Article by PBI-Canada

A still from this 8-minute video of David Boyd’s speech (in Spanish).

On January 29, El Tiempo reported: “United Nations special rapporteur on human rights and the environment, David Boyd, mentioned that the Colombian government ‘must pass a law to prohibit fracking’.”

“In light of its obligations under constitutional, international, human rights and environmental law, fossil fuels must be replaced by renewable energies. I respectfully maintain that the government of Colombia must pass a law to prohibit fracking’, he pointed out.”

“In his speech [to a House of Representatives public hearing convened on a bill that seeks to prohibit fracking] he assured that Colombia is a party to the United Nations Framework Convention on climate change and the Paris Agreement.”

“Two agreements in which the countries commit to reduce their greenhouse gas emissions and move towards clean economies, something that would go against the grain if the country developed this hydraulic fracturing technique to extract gas and oil.”

The article also notes: “[Boyd] mentioned that Costa Rica, Uruguay, France have already enacted laws prohibiting fracking. In the case of Colombia, he recommended that a low-carbon and climate-resistant future should be urgently sought.”

Boyd’s speech was also reported on in Semana and Caracol Radio.

The first licence for a fracking pilot project was awarded by the National Hydrocarbons Agency (ANH) on November 25, 2020 to the Colombian state-owned oil company Ecopetrol for its Kalé project near Puerto Wilches, Santander.

On January 27, the Colombian Minister of Mines and Energy, Diego Mesa, said that two more contracts for fracking pilot projects will be signed in the coming weeks.

One of those contracts could go to ExxonMobil in partnership with Toronto-based Sintana Energy Inc. (and its Colombian subsidiary Patriot Energy) that would likely involve the VMM-37 block in Puerto Wilches, Santander.

Oilprice.com recently reported: “The commercial development of fracking has the potential to be a game-changer for the Andean country’s oil industry because national oil company Ecopetrol estimates that Colombia possesses up to 12 billion barrels of recoverable shale oil and 100 trillion cubic feet of natural gas resources.”

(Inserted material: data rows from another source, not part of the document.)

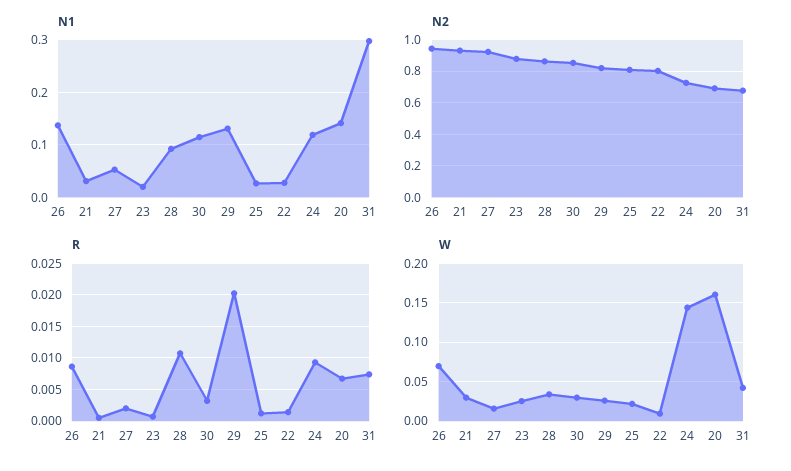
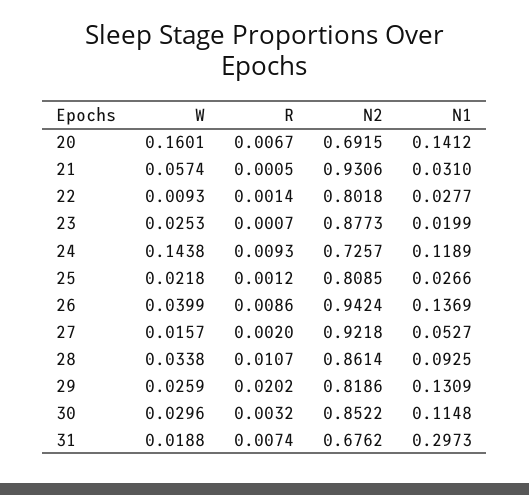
  {
    "N1": {
      "26": 0.1369,
      "21": 0.031,
      "27": 0.0527,
      "23": 0.0199,
      "28": 0.0925,
      "30": 0.1148,
      "29": 0.1309,
      "25": 0.0266,
      "22": 0.0277,
      "24": 0.1189,
      "20": 0.1412,
      "31": 0.2973
    },
    "N2": {
      "26": 0.9424,
      "21": 0.9306,
      "27": 0.9218,
      "23": 0.8773,
      "28": 0.8614,
      "30": 0.8522,
      "29": 0.8186,
      "25": 0.8085,
      "22": 0.8018,
      "24": 0.7257,
      "20": 0.6915,
      "31": 0.6762
    },
    "R": {
      "26": 0.0086,
      "21": 0.0005,
      "27": 0.002,
      "23": 0.0007,
      "28": 0.0107,
      "30": 0.0032,
      "29": 0.0202,
      "25": 0.0012,
      "22": 0.0014,
      "24": 0.0093,
      "20": 0.0067,
      "31": 0.0074
    },
    "W": {
-     "26": 0.07,
+     "26": 0.0399,
-     "21": 0.03,
+     "21": 0.0574,
      "27": 0.0157,
      "23": 0.0253,
      "28": 0.0338,
      "30": 0.0296,
      "29": 0.0259,
      "25": 0.0218,
      "22": 0.0093,
      "24": 0.1438,
      "20": 0.1601,
-     "31": 0.04
+     "31": 0.0188
    }
  }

In contrast, environmentalists have called for a global ban on fracking given it “torpedoes our global efforts to tackle climate change and violates basic human rights.”

Boyd was appointed as the UN Special Rapporteur on human rights and the environment for a three-year term commencing August 1, 2018. He is an associate professor of law, policy, and sustainability at the University of British Columbia.

PBI continues to follow this issue and to provide accompaniment to human rights defenders who oppose fracking in Colombia.